Texto para leitura »
▼
Chuva, Lula, Requião, solidariedade, sem terras, sem comida, sem autógrafo e beijo na mão
TEXTO E FOTOS: Donizete Oliveira
Manhã
de sol. Mas o tempo ameaçava com nuvens pesadas no horizonte. Destino Lerroville.
Pela BR-376, trevo de Mauá da Serra. A 35 quilômetros sentido Londrina, da qual
é distrito. Uns três quilômetros à frente, por uma estrada de terra chega-se ao
assentamento Eli Vive, onde Lula, Requião e parte do staff petista estiveram sábado.
Fui
de carona com amigos de Apucarana. Gava, Rosa, Magrão e Paulo Reis. Quem
chegou cedo a Lerroville, nosso caso, os pinheiros eram referência. No pinheiro, virem à direita. Nos explicaram. Mas tinha mais de um à beira
da estrada de chão.
A
sinalização começou a ser colocada assim que a gente chegou. Bandeirinhas
vermelhas indicavam a rota. Logo caiu o aguaceiro. As laterais de algumas
barracas precisaram ser tombadas para escorrer a água acumulada. Gentes munidas
de enxadões improvisavam sulcos para escoar a água que as invadia.
A
expectativa era a presença de Lula. Dizia-se que ele chegaria ao local antes das 11 horas. Mas chegou por
volta das 14 horas. Desde cedo, fotógrafos e cinegrafistas ficaram no
chiqueirinho, na entrada de um enorme pátio. Nos disseram que a comitiva de
Lula e Requião passaria em frente. Eles visitariam a barraca de produtos
cultivados e produzidos pelo Movimento dos Trabalhadores Rurais Sem Terra
(MST).
▲
Tarefa A »
Reproduza os registros começando na linha que contém "Hay que dejar un poco de tiempo" e terminando no fim dos registros, substituindo "marca" por "firma" e mantendo todo o resto igual. Deixe as imagens de fora.

Dados »
▼
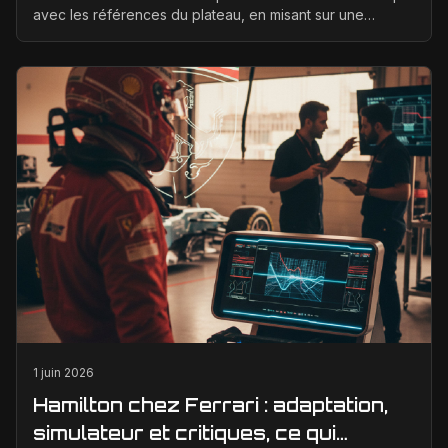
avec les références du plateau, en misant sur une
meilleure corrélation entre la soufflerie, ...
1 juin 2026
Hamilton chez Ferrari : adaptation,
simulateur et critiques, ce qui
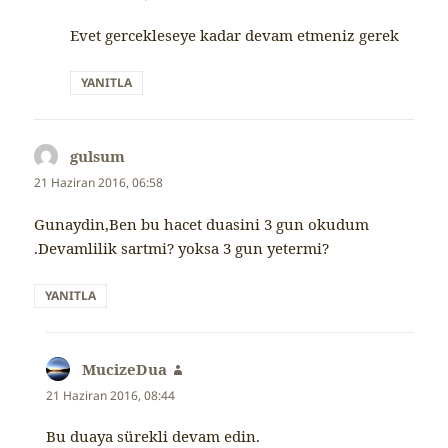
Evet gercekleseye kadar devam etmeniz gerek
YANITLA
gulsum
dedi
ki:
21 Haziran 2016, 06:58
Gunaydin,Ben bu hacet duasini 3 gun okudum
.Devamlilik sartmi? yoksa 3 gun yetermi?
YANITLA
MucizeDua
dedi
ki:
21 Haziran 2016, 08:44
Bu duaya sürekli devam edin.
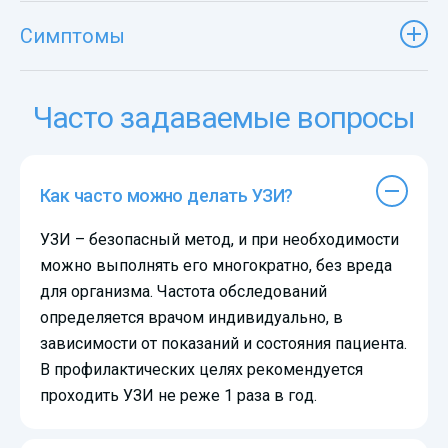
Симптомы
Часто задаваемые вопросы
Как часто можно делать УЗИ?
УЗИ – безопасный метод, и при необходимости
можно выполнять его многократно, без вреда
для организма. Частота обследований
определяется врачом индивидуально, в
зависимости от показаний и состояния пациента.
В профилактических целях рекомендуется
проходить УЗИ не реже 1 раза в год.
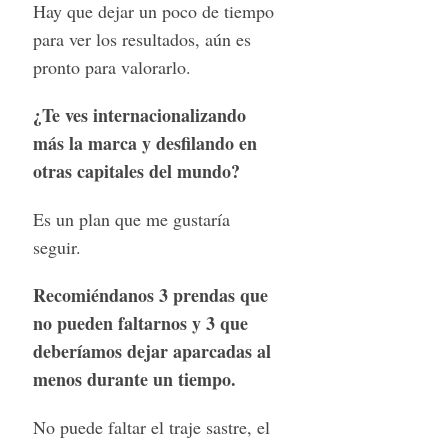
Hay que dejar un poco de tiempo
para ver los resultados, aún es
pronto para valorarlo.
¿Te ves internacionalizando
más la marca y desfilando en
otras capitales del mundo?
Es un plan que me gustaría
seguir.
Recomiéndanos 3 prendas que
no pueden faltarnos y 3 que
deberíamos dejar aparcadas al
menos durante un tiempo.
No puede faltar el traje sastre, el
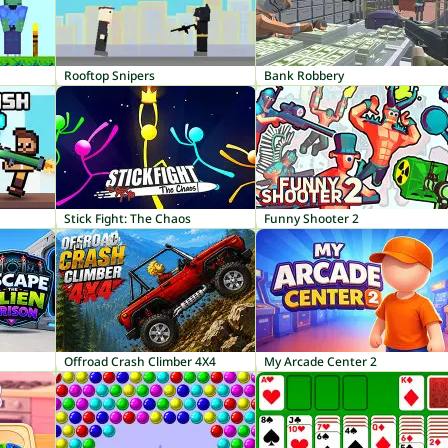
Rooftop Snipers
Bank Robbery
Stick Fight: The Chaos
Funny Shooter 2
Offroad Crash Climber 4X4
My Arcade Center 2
▲
Tarefa B »
De acordo com o texto para leitura, por volta de que horas Lula chegou ao assentamento?

Resposta A »
Hay que dejar un poco de tiempo
para ver los resultados, aún es
pronto para valorarlo.
¿Te ves internacionalizando
más la firma y desfilando en
otras capitales del mundo?
Es un plan que me gustaría
seguir.
Recomiéndanos 3 prendas que
no pueden faltarnos y 3 que
deberíamos dejar aparcadas al
menos durante un tiempo.
No puede faltar el traje sastre, el
Rooftop Snipers
Bank Robbery
Stick Fight: The Chaos
Funny Shooter 2
Offroad Crash Climber 4X4
My Arcade Center 2

Resposta B »
Por volta das 14 horas.